*Task brief*
Exactly as they stand, give the records below again, with no images.

[Collected data]
··········

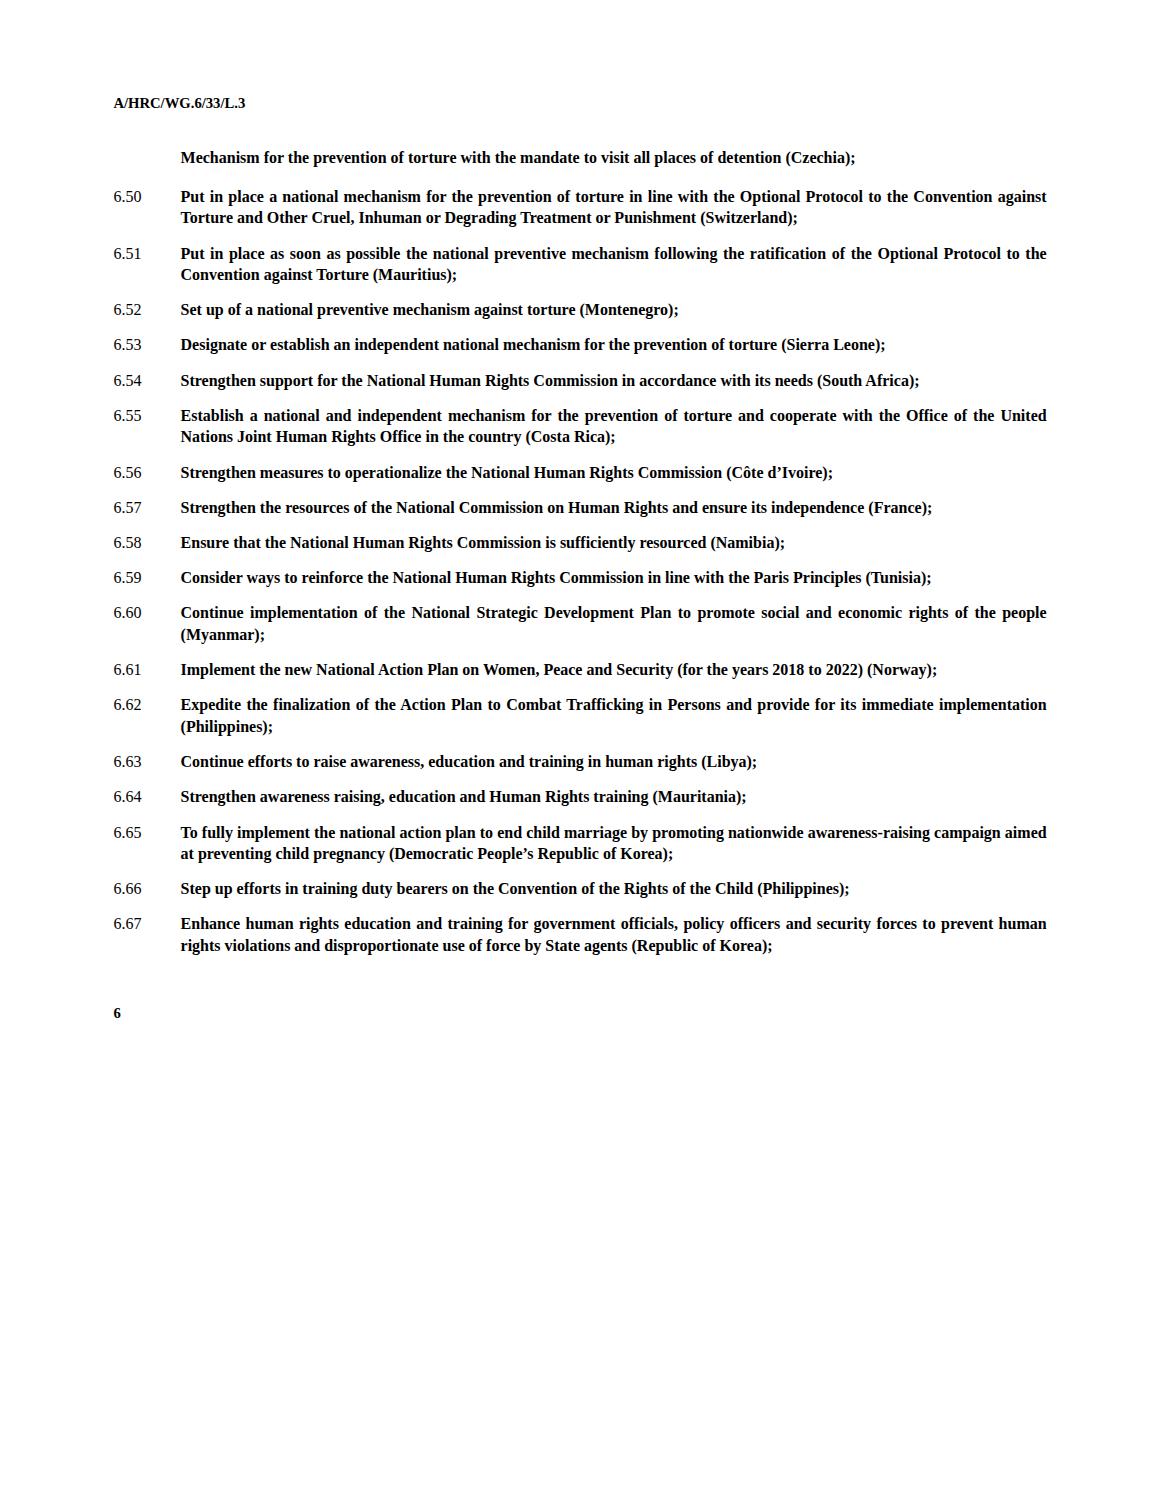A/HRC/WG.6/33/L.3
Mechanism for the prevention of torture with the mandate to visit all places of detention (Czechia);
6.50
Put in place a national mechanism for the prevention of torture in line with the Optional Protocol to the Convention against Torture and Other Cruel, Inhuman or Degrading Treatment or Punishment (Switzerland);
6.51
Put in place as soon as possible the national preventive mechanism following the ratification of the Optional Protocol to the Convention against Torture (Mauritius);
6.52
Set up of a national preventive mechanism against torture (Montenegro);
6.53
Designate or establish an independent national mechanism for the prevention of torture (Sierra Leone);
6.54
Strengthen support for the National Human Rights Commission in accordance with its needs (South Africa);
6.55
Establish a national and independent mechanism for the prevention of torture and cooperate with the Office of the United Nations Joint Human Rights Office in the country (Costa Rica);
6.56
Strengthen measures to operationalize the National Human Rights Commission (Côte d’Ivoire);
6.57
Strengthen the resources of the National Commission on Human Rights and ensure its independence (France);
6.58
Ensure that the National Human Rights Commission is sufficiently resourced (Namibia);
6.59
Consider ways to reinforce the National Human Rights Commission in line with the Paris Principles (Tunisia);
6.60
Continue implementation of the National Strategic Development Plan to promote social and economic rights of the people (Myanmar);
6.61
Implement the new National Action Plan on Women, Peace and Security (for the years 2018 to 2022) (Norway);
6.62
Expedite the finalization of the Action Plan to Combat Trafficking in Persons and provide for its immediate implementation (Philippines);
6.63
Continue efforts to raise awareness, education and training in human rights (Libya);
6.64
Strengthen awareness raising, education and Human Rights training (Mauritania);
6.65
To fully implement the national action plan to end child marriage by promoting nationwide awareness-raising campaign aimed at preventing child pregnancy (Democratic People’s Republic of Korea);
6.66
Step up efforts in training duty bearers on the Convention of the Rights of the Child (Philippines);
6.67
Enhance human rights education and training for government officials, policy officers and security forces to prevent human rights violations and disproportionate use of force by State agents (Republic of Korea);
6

··········

*Reply*
A/HRC/WG.6/33/L.3
Mechanism for the prevention of torture with the mandate to visit all places of detention (Czechia);
6.50
Put in place a national mechanism for the prevention of torture in line with the Optional Protocol to the Convention against Torture and Other Cruel, Inhuman or Degrading Treatment or Punishment (Switzerland);
6.51
Put in place as soon as possible the national preventive mechanism following the ratification of the Optional Protocol to the Convention against Torture (Mauritius);
6.52
Set up of a national preventive mechanism against torture (Montenegro);
6.53
Designate or establish an independent national mechanism for the prevention of torture (Sierra Leone);
6.54
Strengthen support for the National Human Rights Commission in accordance with its needs (South Africa);
6.55
Establish a national and independent mechanism for the prevention of torture and cooperate with the Office of the United Nations Joint Human Rights Office in the country (Costa Rica);
6.56
Strengthen measures to operationalize the National Human Rights Commission (Côte d’Ivoire);
6.57
Strengthen the resources of the National Commission on Human Rights and ensure its independence (France);
6.58
Ensure that the National Human Rights Commission is sufficiently resourced (Namibia);
6.59
Consider ways to reinforce the National Human Rights Commission in line with the Paris Principles (Tunisia);
6.60
Continue implementation of the National Strategic Development Plan to promote social and economic rights of the people (Myanmar);
6.61
Implement the new National Action Plan on Women, Peace and Security (for the years 2018 to 2022) (Norway);
6.62
Expedite the finalization of the Action Plan to Combat Trafficking in Persons and provide for its immediate implementation (Philippines);
6.63
Continue efforts to raise awareness, education and training in human rights (Libya);
6.64
Strengthen awareness raising, education and Human Rights training (Mauritania);
6.65
To fully implement the national action plan to end child marriage by promoting nationwide awareness-raising campaign aimed at preventing child pregnancy (Democratic People’s Republic of Korea);
6.66
Step up efforts in training duty bearers on the Convention of the Rights of the Child (Philippines);
6.67
Enhance human rights education and training for government officials, policy officers and security forces to prevent human rights violations and disproportionate use of force by State agents (Republic of Korea);
6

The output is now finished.